Halloween is a scary day — not only because of the monsters, zombies and ghosts lurking around every corner, but also because of every parent’s fear for the safety of their kids. We worry about everything from car accidents to child predators.
But as parents of children of color, at times especially young black males, we worry about the safety of our kids every single day. Not just the normal worries every parent has — we live with the terror of knowing that our sons could be unjustly targeted and hurt or at worse killed by the very people sworn to protect them. And we struggle with the dismay of knowing that our kids are painfully aware of danger they every day.
“Mama, are the police going to kill me because I’m black?” These were the words of my son who was 8 years old at the time. A year has passed and he is still afraid.
No child should fear dying at the hands of someone meant to protect them. It is becoming normalized to hear on the news the death of yet another young black male who was fatally shot by the police. It is no wonder that our children of color have a deep belief that their skin color determines their fate.
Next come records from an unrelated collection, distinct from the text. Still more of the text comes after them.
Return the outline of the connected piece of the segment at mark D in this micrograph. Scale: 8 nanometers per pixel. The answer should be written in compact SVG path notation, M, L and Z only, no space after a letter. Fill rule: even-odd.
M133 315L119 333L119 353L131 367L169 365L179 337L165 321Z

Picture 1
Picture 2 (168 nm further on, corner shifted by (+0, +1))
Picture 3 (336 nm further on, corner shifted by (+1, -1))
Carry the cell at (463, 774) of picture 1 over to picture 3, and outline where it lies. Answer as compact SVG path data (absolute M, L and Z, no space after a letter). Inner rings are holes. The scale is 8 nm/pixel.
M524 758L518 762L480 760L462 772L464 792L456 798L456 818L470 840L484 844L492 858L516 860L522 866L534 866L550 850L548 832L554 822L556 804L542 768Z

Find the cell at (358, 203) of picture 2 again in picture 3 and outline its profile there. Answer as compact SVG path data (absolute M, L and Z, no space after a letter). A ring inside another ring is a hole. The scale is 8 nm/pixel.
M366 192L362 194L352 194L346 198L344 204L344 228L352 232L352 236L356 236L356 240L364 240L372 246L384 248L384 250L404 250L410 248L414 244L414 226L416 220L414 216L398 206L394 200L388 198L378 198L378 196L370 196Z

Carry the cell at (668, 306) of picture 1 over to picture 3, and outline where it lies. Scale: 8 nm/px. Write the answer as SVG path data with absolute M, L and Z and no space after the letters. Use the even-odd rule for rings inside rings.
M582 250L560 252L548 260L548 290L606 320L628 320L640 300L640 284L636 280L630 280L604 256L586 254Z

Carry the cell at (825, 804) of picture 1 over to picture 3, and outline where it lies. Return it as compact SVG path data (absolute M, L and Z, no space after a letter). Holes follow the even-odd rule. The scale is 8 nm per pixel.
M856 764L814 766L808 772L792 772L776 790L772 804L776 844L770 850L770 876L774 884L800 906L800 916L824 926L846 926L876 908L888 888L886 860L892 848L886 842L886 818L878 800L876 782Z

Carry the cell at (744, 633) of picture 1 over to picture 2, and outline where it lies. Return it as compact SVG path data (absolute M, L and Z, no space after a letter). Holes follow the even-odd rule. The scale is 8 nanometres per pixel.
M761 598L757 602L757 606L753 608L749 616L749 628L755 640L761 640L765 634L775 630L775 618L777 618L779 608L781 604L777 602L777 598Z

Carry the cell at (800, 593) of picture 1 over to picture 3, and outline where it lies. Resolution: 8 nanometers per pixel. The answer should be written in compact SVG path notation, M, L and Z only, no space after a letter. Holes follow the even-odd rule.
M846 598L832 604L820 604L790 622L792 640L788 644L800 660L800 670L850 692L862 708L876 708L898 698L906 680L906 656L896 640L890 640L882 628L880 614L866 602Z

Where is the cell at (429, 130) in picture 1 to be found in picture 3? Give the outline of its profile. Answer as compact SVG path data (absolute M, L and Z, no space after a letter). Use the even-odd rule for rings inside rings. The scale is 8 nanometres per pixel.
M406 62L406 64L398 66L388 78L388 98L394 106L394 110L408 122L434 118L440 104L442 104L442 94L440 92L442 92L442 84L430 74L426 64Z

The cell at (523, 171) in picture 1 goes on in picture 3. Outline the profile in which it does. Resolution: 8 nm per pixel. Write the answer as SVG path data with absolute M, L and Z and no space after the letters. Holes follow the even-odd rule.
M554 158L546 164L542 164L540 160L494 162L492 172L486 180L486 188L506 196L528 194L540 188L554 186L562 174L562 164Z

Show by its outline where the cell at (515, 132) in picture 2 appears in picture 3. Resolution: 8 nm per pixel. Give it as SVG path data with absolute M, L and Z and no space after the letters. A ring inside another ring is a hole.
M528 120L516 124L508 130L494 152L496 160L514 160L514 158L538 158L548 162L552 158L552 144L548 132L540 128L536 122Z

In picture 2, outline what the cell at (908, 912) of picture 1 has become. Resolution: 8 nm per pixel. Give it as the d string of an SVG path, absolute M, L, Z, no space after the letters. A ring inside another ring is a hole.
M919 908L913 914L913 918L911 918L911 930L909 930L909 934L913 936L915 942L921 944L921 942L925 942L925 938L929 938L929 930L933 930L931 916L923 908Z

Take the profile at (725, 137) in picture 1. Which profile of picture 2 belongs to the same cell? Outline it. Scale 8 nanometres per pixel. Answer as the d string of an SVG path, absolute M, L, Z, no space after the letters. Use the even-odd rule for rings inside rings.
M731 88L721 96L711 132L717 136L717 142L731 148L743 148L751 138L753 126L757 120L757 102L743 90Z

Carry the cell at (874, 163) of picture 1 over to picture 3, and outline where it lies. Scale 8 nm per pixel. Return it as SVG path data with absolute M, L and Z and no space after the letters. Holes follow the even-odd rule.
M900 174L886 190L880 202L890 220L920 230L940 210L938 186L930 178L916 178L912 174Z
How are our children supposed to react any differently when young black males make up only 2% of the U.S. population, yet 15% of police-involved deaths? This especially hits close to home here in New Mexico where in 2015 we had the highest per-capita-rate of police killings than any other state in the U.S. These devastating statistics have sent ripples of fear through young black men everywhere and those who love them.
My son has had conversations with other boys of color about police violence they've heard about or witnessed. My son comforts a friend who's father was just arrested. Instead of laughing and running around being kids, they are sharing stories like these. This is not the childhood I envisioned for my son and I know these conversations are happening across the jungle gyms of America.
As mothers we are sitting down with our sons and having difficult conversations that we never imagine having. "If you are stopped by the police, just listen to them and do exactly what they say. Don't talk back, even if you know you didn't do anything wrong. I just want you to come home" says my mom to my 14 year old brother, a young black man still learning his way through this world. Why is it that we’re teaching our kids survival skills to not trigger the police rather than turning to them when we need help?
Funny thing is, growing up I was taught something completely different. I am a Hispanic female and never feared the police as a child. I was taught to call 911 or turn to a police officer if I was ever in trouble. I had a sense of security to know that there were a group of people whose duty it was to protect us. I also recognize my privilege as a Hispanic woman to I never know the fear that comes to a black male when confronted by a police officer. I don't know how my brother or son feel as young black males, but as mothers we pray every day that they stay safe and come home to us.
I know there are kind hearts of so many police men and women all over the U.S. and for that, I am eternally grateful. Unfortunately, it is not enough to combat the tragic experiences that have already begun to shape our children of color in a way that I’m unsure they can overcome. I answer my son’s question with heaviness inside as I say “No baby, I won’t let them hurt you” and he asks “How do you know?”
This Halloween mothers of young black men will thinking beyond the idea of a razor being hidden in our kids candy or the terrifying clowns waiting around the corner. We live with the knowledge that everyday there is fear and it's not going away the day after Halloween.